Résumé de la décision
M. A... a été recruté par l'université d'Evry-Val d'Essonne en tant que directeur du patrimoine immobilier avec un contrat de trois ans incluant une période d'essai de six mois. Ce contrat a été résilié le 14 octobre 2011 à la fin de la période d'essai. M. A... a contesté cette résiliation en s'adressant au tribunal administratif, qui a rejeté sa demande. En appel, la cour administrative d'appel de Versailles a annulé cette décision, soulignant l'absence de motifs justifiant le licenciement. L'université a alors saisi le Conseil d'État pour annuler cet arrêt, mais le pourvoi a été rejeté. Elle a également été condamnée à verser 3 000 euros à M. A... au titre des frais irrépétibles.
Arguments pertinents
1. Sur la validité de la rupture du contrat : La cour administrative d'appel a constaté l'absence de preuves tangibles des motifs ayant conduit à la résiliation du contrat de M. A..., en déclarant que l'université "n'avait présenté aucune pièce permettant de connaître les griefs liés à la manière de servir de M. A...." Ce constat a conduit à l'annulation de la décision de licenciement pour erreur manifeste d'appréciation.
2. Sur l'équité du jugement : Le Conseil d'État a confirmé l'évaluation des faits par la cour administrative d'appel en estimant que celle-ci avait effectué une "appréciation souveraine des faits qui est exempte de dénaturation". Cela souligne le principe selon lequel les juridictions inférieures ont une compétence d’appréciation des preuves, tant que leur analyse ne tombe pas dans la dénaturation des faits.
Interprétations et citations légales
1. Code de justice administrative - Article L. 761-1 : Cet article prévoit que les parties perdantes dans une instance peuvent être condamnées à rembourser les frais engagés par la partie gagnante. Dans cette décision, le Conseil d'État a appliqué cet article en mettant à la charge de l'université une somme de 3 000 euros, puisqu'elle était la partie perdante dans cette instance.
Citation pertinente : "les dispositions de l'article L. 761-1 du code de justice administrative font dès lors obstacle à ce qu'une somme soit mise à ce titre à la charge de M. A...qui n'est pas, dans la présente instance, la partie perdante".

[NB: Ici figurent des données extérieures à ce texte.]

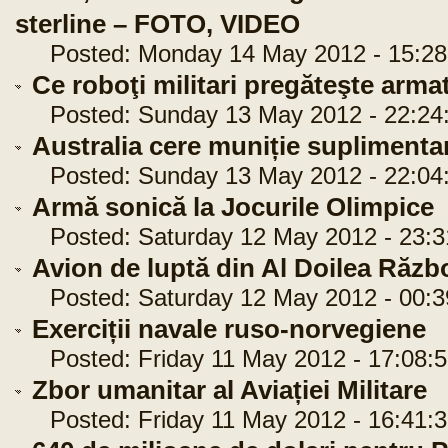
sterline – FOTO, VIDEO
Posted: Monday 14 May 2012 - 15:28
Ce roboţi militari pregăteşte arm
Posted: Sunday 13 May 2012 - 22:24
Australia cere muniție suplimenta
Posted: Sunday 13 May 2012 - 22:04
Armă sonică la Jocurile Olimpice
Posted: Saturday 12 May 2012 - 23:3
Avion de luptă din Al Doilea Răzb
Posted: Saturday 12 May 2012 - 00:3
Exerciții navale ruso-norvegiene
Posted: Friday 11 May 2012 - 17:08:5
Zbor umanitar al Aviației Militare
Posted: Friday 11 May 2012 - 16:41:3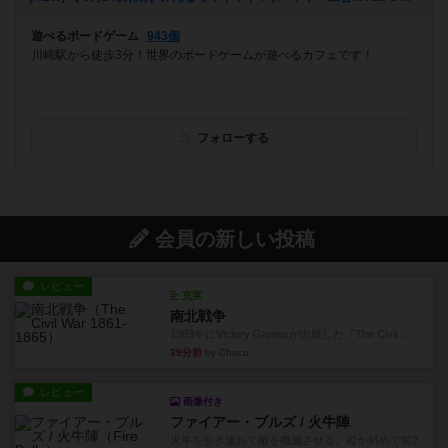
遊べるボードゲーム
943個
川崎駅から徒歩3分！世界のボードゲームが遊べるカフェです！
フォローする
会員の新しい投稿
レビュー
充実
南北戦争
1983年にVictory Gamesが出版した『The Civil ...
39分前
by Chaco
レビュー
画像付き
ファイアー・ブルズ / 火牛陣
火牛を引き連れて敵を殲滅させる。縦か斜めで前2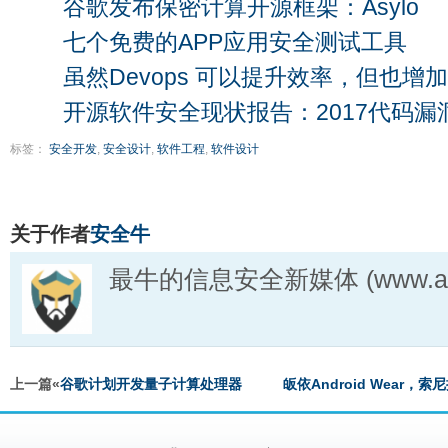
谷歌发布保密计算开源框架：Asylo
七个免费的APP应用安全测试工具
虽然Devops 可以提升效率，但也增加
开源软件安全现状报告：2017代码
标签：
安全开发
,
安全设计
,
软件工程
,
软件设计
关于作者
安全牛
最牛的信息安全新媒体 (www.aqn
上一篇«
谷歌计划开发量子计算处理器
皈依Android Wear，索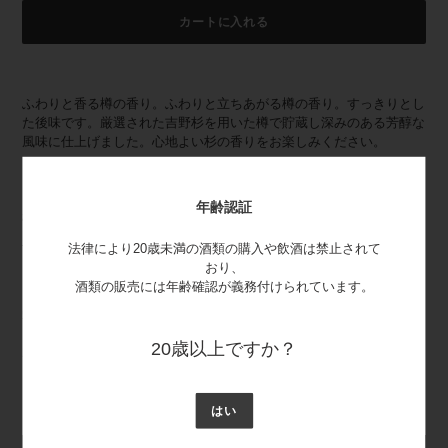
カートに入れる
カ
ー
ふわりと香る樽の香り。ふわりと立ちあがる樽の香り。すっきりとし
ト
た後味です。厳選された吉野杉を用いた樽で貯蔵し深みのある芳醇な
に
風味に仕上げました。心地よい杉の香りをお楽しみください。
商
品
を
追
年齢認証
樽酒 ブランドページ
加
https://www.konishi.co.jp/taruzake/
す
法律により20歳未満の酒類の購入や飲酒は禁止されて
る
おり、
酒類の販売には年齢確認が義務付けられています。
受賞歴
20歳以上ですか？
2019年
・インターナショナルワインチャレンジ2019 普通酒部門 GOLD
はい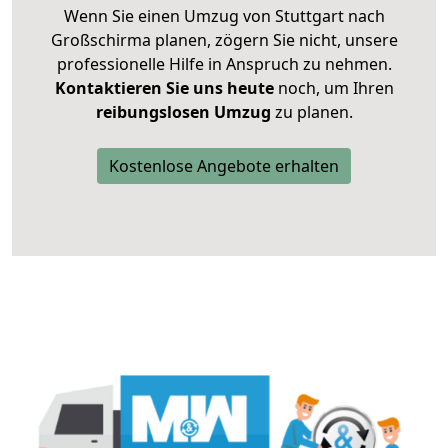
Wenn Sie einen Umzug von Stuttgart nach
Großschirma planen, zögern Sie nicht, unsere
professionelle Hilfe in Anspruch zu nehmen.
Kontaktieren Sie uns heute
noch, um Ihren
reibungslosen Umzug
zu planen.
Kostenlose Angebote erhalten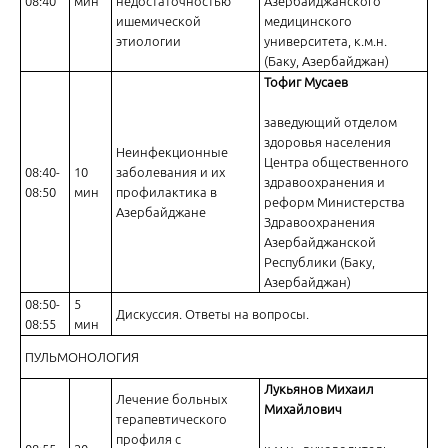
08:40
мин
недостаточностью
Азербайджанского
ишемической
медицинского
этиологии
университета, к.м.н.
Коморбидный пациент с дислипидемией и АГ: эффективность без 
(Баку, Азербайджан)
Тофиг Мусаев
заведующий отделом
здоровья населения
Неинфекционные
Центра общественного
08:40-
10
заболевания и их
здравоохранения и
08:50
мин
профилактика в
реформ Министерства
Азербайджане
В борьбе за приверженность к терапии пациентов с АГ и дислипи
Здравоохранения
Азербайджанской
Республики (Баку,
Азербайджан)
08:50-
5
Дискуссия. Ответы на вопросы.
08:55
мин
ПУЛЬМОНОЛОГИЯ
Волна страха или море возможностей — что мы узнали за год
Лукьянов Михаил
Лечение больных
Михайлович
терапевтического
профиля с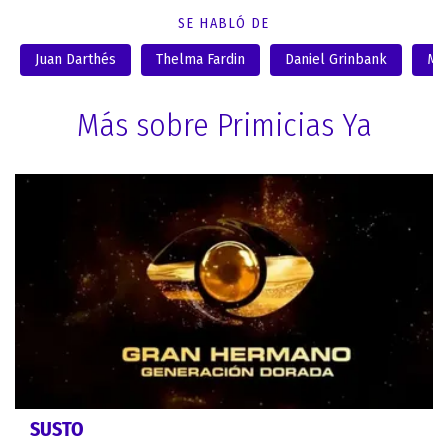
SE HABLÓ DE
Juan Darthés
Thelma Fardin
Daniel Grinbank
Mau
Más sobre Primicias Ya
SUSTO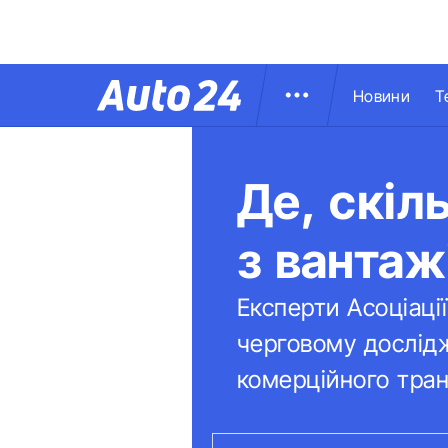
Новини
Т
Де, скіл
з вантаж
Експерти Асоціаці
черговому дослідж
комерційного транс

2. Principes de droit du travail : Le tribunal a affirmé que, durant une période d'essai, la résiliation d'un contrat de travail doit être fondée sur des motifs objectifs et justifiés. L'absence de ces motifs, comme l'indiquent les courriers de la directrice générale adjointe soulignant des critiques non démontrées, constitue une violation des droits de l'employé.
Citation pertinente : La cour a souligné que M. A... avait produit plusieurs attestations faisant état de son "professionnalisme et de sa diligence dans l'exercice de ses fonctions", ce qui contredit les affirmations de l'université.
Conclusion
Cette décision du Conseil d'État rappelle l'importance des motifs objectifs pour justifier la rupture d'un contrat de travail, même en période d'essai, et la nécessité de présenter des preuves tangibles lors des litiges liés aux licenciements. La confirmation de la décision prise par la cour administrative d'appel, ainsi que l'octroi d'une indemnité pour frais irrépétibles, réaffirment le droit du travail et la protection des salariés contre des résiliations abusives.